Standard descriptive statistics were used to describe the patient population, PRES characteristics, and prevalence of steroid therapy at time of PRES. We compared patients receiving steroid therapy to patients with no steroid exposure using Chi-square or Fisher’s exact test, as appropriate, for categorical variables and Student’s t-test for numerical variables. Linear and logistic regression models, adjusted for age, sex, and maximum systolic blood pressure on day of onset, were used to assess the effect of steroid exposure on extent of vasogenic edema. Covariates were chosen a priori, and the number of covariates was limited to avoid over-fitting of models. We performed three sensitivity analyses. First, we limited the study cohort to patients 18 and older. Second, we excluded patients who had not undergone MRI. Third, we restricted analyses to patients with at least one repeat MRI available for comparison. Last, in an exploratory analysis, the Spearman correlation between steroid dose, relative to methylprednisolone, and number of areas of vasogenic edema was determined. All p-values were two-sided and evaluated at the 0.05 alpha level. All analyses were performed in SAS v9.3, (SAS Institute, Cary, NC).

RESULTS

We identified 96 patients who met our final inclusion criteria after review of 179 records. Reasons for study exclusion were clinical histories inconsistent with PRES (48 patients), alternate radiological diagnoses (24 patients), and inadequate clinical information (11 patients). Two patients had more than one episode of PRES, such that our study cohort included 96 patients with 99 episodes of PRES; 94 of these 99 cases were diagnosed by MRI. In 64 (65%) cases, a repeat MRI was available for comparison.
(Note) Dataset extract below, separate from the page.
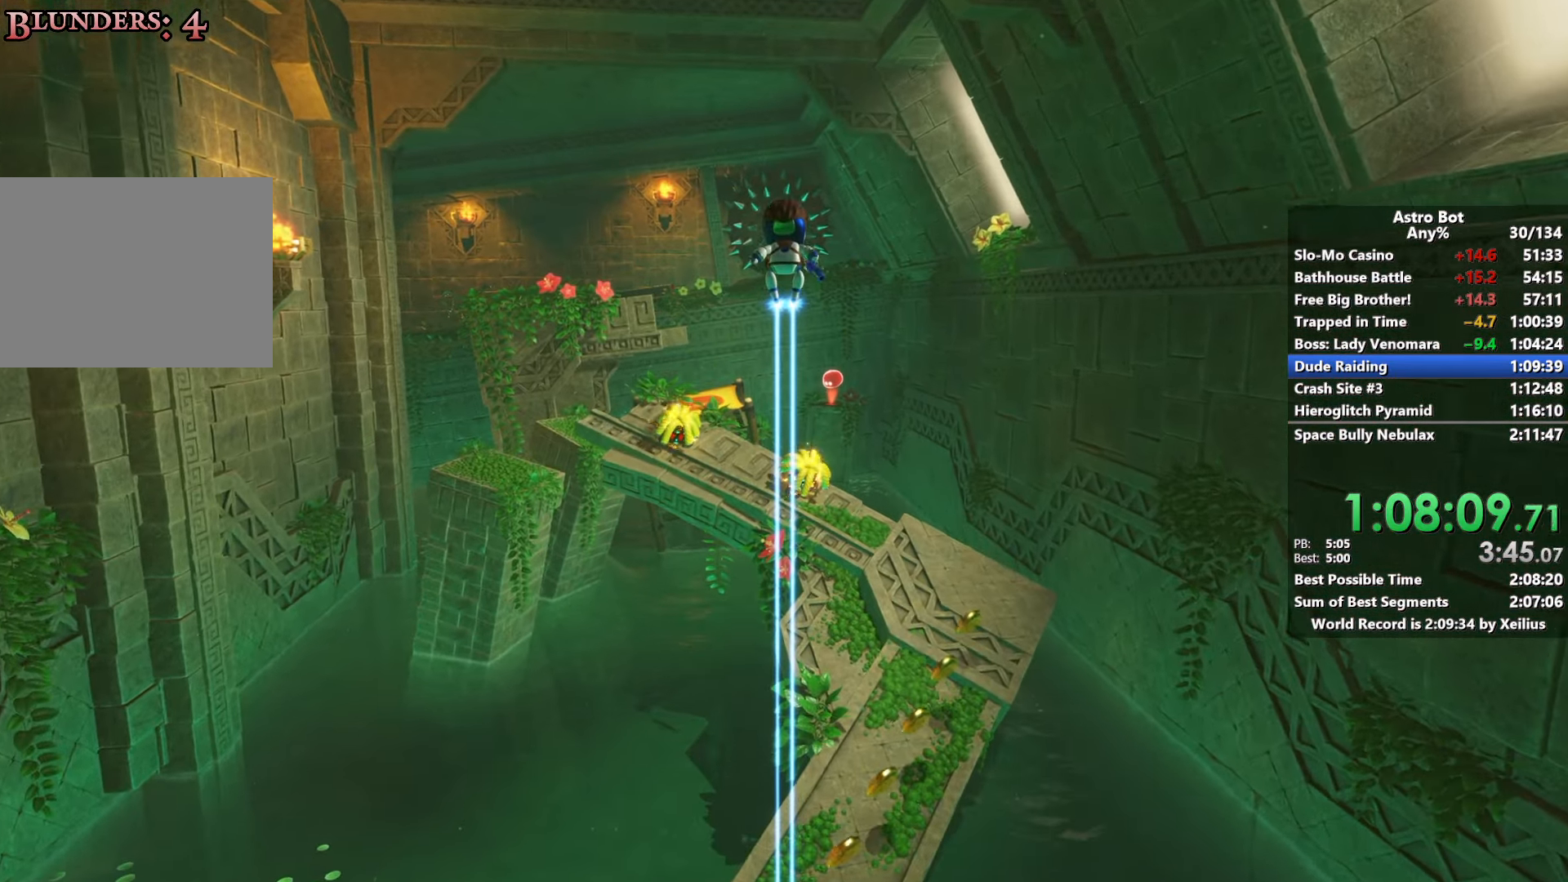
{"buttons": ["L2", "R2"], "left_stick": "up-right", "right_stick": "left", "events": [[117, "CROSS", "up"], [133, "right_stick", "left"], [183, "right_stick", "down-left"], [300, "left_stick", "up-right"], [317, "right_stick", "left"], [367, "R2", "down"], [400, "L2", "down"]]}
Median patient age was 55 years (interquartile range [IQR], 30–65) with 10 patients being under the age of 18. Most patients (74%) were women. Of these 96 patients, 58% had active cancer, 28% had sepsis, 17% had a history of bone marrow transplantation, 1% had solid organ transplantation, 15% had an autoimmune disease, and 8% were peripartum. In 99 cases of PRES, the mean maximum systolic blood pressure on the day of onset was 180 (±32) millimeters mercury.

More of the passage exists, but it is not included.